A new study published in the Journal of the American Medical Association found that children admitted to the emergency department who listened to music during routine procedures showed less distress and reported lower pain scores than those who didn’t listen to music.
The study included a total of 42 children aged 3 to 11 years who had an IV line placed. Half of them were randomly selected to listen to music selected by a music therapist during the procedure. Health care providers reported that it was easier to insert the IV line in children who were listening to the music; health providers also reported more satisfaction with the placement compared to those who did not listen to music.
Those are some convincing results, but still only a single study. So we went looking for systematic reviews on the impact of music in medical settings. It turns out, there is plenty more evidence showing the positive effects of music on health. Among them:
- A 2011 review published in the Cochrane libraries found music therapy and music medicine interventions can help cancer patients. The review found some positive effects of music on anxiety, pain, mood, quality of life, heart rate, respiratory rate, and blood pressure.
- Another Cochrane review published in 2009 looked for studies measuring whether music therapy is useful in treating depression. The reviewers only found five studies appropriate for the review. Four of them concluded that patients exposed to music therapy had a greater reduction in symptoms compared to those who didn’t listen to music.

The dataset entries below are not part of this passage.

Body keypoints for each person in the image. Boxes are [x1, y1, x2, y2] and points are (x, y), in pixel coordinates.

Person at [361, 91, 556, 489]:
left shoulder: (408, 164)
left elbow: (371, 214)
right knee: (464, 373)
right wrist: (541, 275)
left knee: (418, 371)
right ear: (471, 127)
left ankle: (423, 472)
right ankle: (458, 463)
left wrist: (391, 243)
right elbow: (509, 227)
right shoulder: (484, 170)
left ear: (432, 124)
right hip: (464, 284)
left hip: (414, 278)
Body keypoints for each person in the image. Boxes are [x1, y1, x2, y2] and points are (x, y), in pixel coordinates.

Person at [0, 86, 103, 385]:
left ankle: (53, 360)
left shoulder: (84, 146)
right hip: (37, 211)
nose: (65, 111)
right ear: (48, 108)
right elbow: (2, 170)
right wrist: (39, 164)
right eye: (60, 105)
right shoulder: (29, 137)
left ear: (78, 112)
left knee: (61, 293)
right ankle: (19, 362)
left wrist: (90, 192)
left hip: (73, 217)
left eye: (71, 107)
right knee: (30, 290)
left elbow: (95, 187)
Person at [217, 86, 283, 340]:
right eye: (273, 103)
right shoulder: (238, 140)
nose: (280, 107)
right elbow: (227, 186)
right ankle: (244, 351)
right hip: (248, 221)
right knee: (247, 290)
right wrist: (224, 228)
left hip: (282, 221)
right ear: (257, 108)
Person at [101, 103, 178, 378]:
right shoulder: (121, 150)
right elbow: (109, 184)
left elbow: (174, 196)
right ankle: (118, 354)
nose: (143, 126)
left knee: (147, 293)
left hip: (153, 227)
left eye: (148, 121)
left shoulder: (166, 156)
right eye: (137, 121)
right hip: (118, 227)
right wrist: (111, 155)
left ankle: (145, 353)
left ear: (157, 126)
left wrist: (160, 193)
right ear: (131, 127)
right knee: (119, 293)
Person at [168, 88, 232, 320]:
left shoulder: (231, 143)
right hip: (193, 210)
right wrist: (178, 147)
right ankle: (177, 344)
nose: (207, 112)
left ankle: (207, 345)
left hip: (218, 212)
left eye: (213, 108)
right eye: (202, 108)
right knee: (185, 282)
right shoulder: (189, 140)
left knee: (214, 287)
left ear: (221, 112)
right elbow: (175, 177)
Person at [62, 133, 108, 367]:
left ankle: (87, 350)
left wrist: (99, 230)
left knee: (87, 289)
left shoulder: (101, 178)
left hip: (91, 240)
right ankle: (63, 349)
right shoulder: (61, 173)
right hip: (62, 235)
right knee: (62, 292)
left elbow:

- And a third review published in the Journal of Advanced Nursing in 2002 looked at the impact of music therapy on patients admitted to the hospital. Researchers reviewed 19 studies, and found music therapy improved patients anxiety levels in the hospital. Researchers didn’t find any impact on vital signs or anxiety during a procedure, but still recommended music therapy as an effective way to calm patients.
The bottom line: There is plenty of evidence to show that music therapy used in health care settings can help calm patients. And given there are no side effects associated to music listening, it’s certainly a treatment worth trying.